When (and When Not) to Choose YuLan
Ideal for:
- Academic research requiring full training transparency and reproducibility
- Bilingual (English–Chinese) chatbots, tutoring systems, or content generation
- Chinese NLP tasks needing long-context understanding (e.g., document summarization, QA)
- Lightweight LLM experimentation via YuLan-Mini
Not recommended for:
- Commercial products (due to academic-use-only licensing)

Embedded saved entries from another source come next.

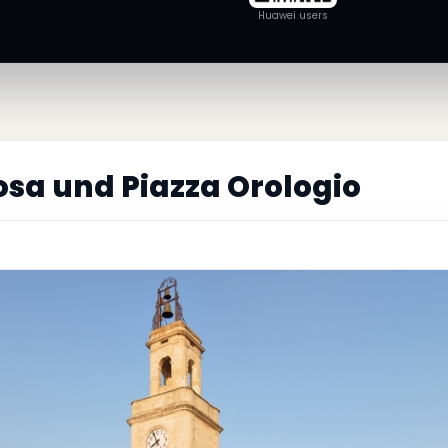
Huawei users
sa und Piazza Orologio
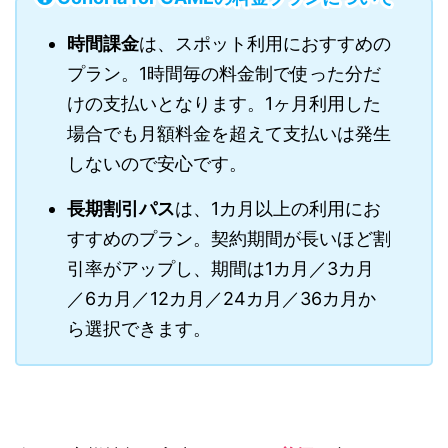
時間課金
は、スポット利用におすすめの
プラン。1時間毎の料金制で使った分だ
けの支払いとなります。1ヶ月利用した
場合でも月額料金を超えて支払いは発生
しないので安心です。
長期割引パス
は、1カ月以上の利用にお
すすめのプラン。契約期間が長いほど割
引率がアップし、期間は1カ月／3カ月
／6カ月／12カ月／24カ月／36カ月か
ら選択できます。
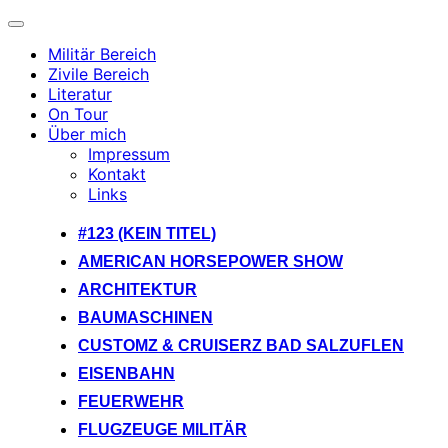
Navigation
umschalten
Militär Bereich
Zivile Bereich
Literatur
On Tour
Über mich
Impressum
Kontakt
Links
Zum
#123 (KEIN TITEL)
Inhalt
AMERICAN HORSEPOWER SHOW
springen
ARCHITEKTUR
BAUMASCHINEN
CUSTOMZ & CRUISERZ BAD SALZUFLEN
EISENBAHN
FEUERWEHR
FLUGZEUGE MILITÄR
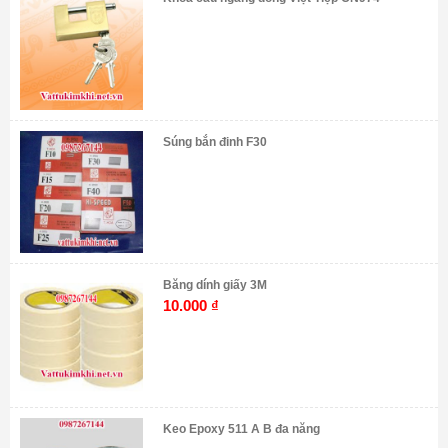
Súng bắn đinh F30
Băng dính giấy 3M
10.000
₫
Keo Epoxy 511 A B đa năng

- Safety-critical applications (e.g., medical diagnosis, legal advice) without rigorous downstream safeguards
- Purely English-only projects where smaller or more specialized models (e.g., Mistral, Llama-3) might offer better efficiency
Summary
YuLan stands out in the crowded open-source LLM landscape by combining full-from-scratch training transparency, strong bilingual English–Chinese performance, and practical deployment features—all under a permissive (though academically restricted) license. For researchers, educators, and developers working on multilingual AI—especially those focused on Chinese language processing—YuLan offers a rare blend of capability, clarity, and accessibility that empowers informed, responsible innovation.